> _Task to complete_: Copy out the source text of each of the entries below, character for character, leaving out the pictures.

> _Records for the exercise_:
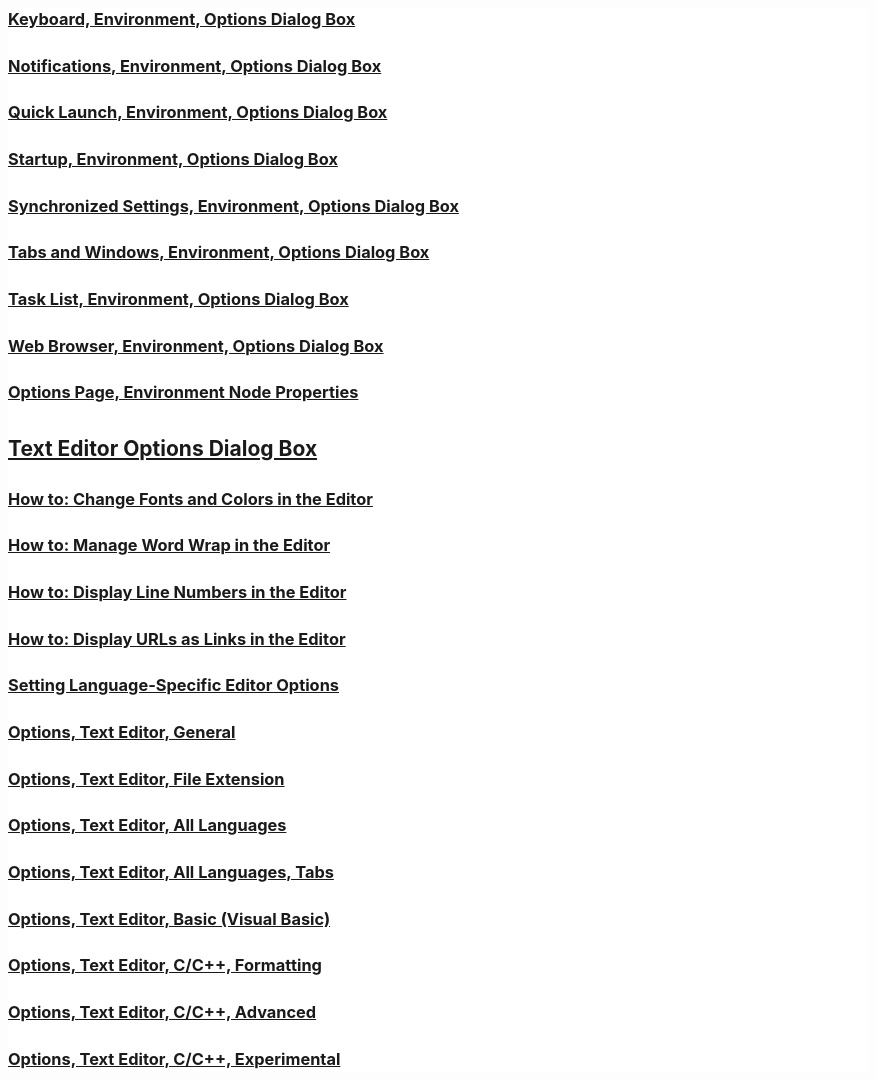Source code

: ### [Keyboard, Environment, Options Dialog Box](keyboard-environment-options-dialog-box.md)
### [Notifications, Environment, Options Dialog Box](notifications-environment-options-dialog-box.md)
### [Quick Launch, Environment, Options Dialog Box](quick-launch-environment-options-dialog-box.md)
### [Startup, Environment, Options Dialog Box](startup-environment-options-dialog-box.md)
### [Synchronized Settings, Environment, Options Dialog Box](synchronized-settings-environment-options-dialog-box.md)
### [Tabs and Windows, Environment, Options Dialog Box](tabs-and-windows-environment-options-dialog-box.md)
### [Task List, Environment, Options Dialog Box](task-list-environment-options-dialog-box.md)
### [Web Browser, Environment, Options Dialog Box](web-browser-environment-options-dialog-box.md)
### [Options Page, Environment Node Properties](options-page-environment-node-properties.md)
## [Text Editor Options Dialog Box](text-editor-options-dialog-box.md)
### [How to: Change Fonts and Colors in the Editor](how-to-change-fonts-and-colors-in-the-editor.md)
### [How to: Manage Word Wrap in the Editor](how-to-manage-word-wrap-in-the-editor.md)
### [How to: Display Line Numbers in the Editor](how-to-display-line-numbers-in-the-editor.md)
### [How to: Display URLs as Links in the Editor](how-to-display-urls-as-links-in-the-editor.md)
### [Setting Language-Specific Editor Options](setting-language-specific-editor-options.md)
### [Options, Text Editor, General](options-text-editor-general.md)
### [Options, Text Editor, File Extension](options-text-editor-file-extension.md)
### [Options, Text Editor, All Languages](options-text-editor-all-languages.md)
### [Options, Text Editor, All Languages, Tabs](options-text-editor-all-languages-tabs.md)
### [Options, Text Editor, Basic (Visual Basic)](options-text-editor-basic-visual-basic.md)
### [Options, Text Editor, C/C++, Formatting](options-text-editor-c-cpp-formatting.md)
### [Options, Text Editor, C/C++, Advanced](options-text-editor-c-cpp-advanced.md)
### [Options, Text Editor, C/C++, Experimental](options-text-editor-c-cpp-experimental.md)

> _Task response_:
Source code

: ### [Keyboard, Environment, Options Dialog Box](keyboard-environment-options-dialog-box.md)
### [Notifications, Environment, Options Dialog Box](notifications-environment-options-dialog-box.md)
### [Quick Launch, Environment, Options Dialog Box](quick-launch-environment-options-dialog-box.md)
### [Startup, Environment, Options Dialog Box](startup-environment-options-dialog-box.md)
### [Synchronized Settings, Environment, Options Dialog Box](synchronized-settings-environment-options-dialog-box.md)
### [Tabs and Windows, Environment, Options Dialog Box](tabs-and-windows-environment-options-dialog-box.md)
### [Task List, Environment, Options Dialog Box](task-list-environment-options-dialog-box.md)
### [Web Browser, Environment, Options Dialog Box](web-browser-environment-options-dialog-box.md)
### [Options Page, Environment Node Properties](options-page-environment-node-properties.md)
## [Text Editor Options Dialog Box](text-editor-options-dialog-box.md)
### [How to: Change Fonts and Colors in the Editor](how-to-change-fonts-and-colors-in-the-editor.md)
### [How to: Manage Word Wrap in the Editor](how-to-manage-word-wrap-in-the-editor.md)
### [How to: Display Line Numbers in the Editor](how-to-display-line-numbers-in-the-editor.md)
### [How to: Display URLs as Links in the Editor](how-to-display-urls-as-links-in-the-editor.md)
### [Setting Language-Specific Editor Options](setting-language-specific-editor-options.md)
### [Options, Text Editor, General](options-text-editor-general.md)
### [Options, Text Editor, File Extension](options-text-editor-file-extension.md)
### [Options, Text Editor, All Languages](options-text-editor-all-languages.md)
### [Options, Text Editor, All Languages, Tabs](options-text-editor-all-languages-tabs.md)
### [Options, Text Editor, Basic (Visual Basic)](options-text-editor-basic-visual-basic.md)
### [Options, Text Editor, C/C++, Formatting](options-text-editor-c-cpp-formatting.md)
### [Options, Text Editor, C/C++, Advanced](options-text-editor-c-cpp-advanced.md)
### [Options, Text Editor, C/C++, Experimental](options-text-editor-c-cpp-experimental.md)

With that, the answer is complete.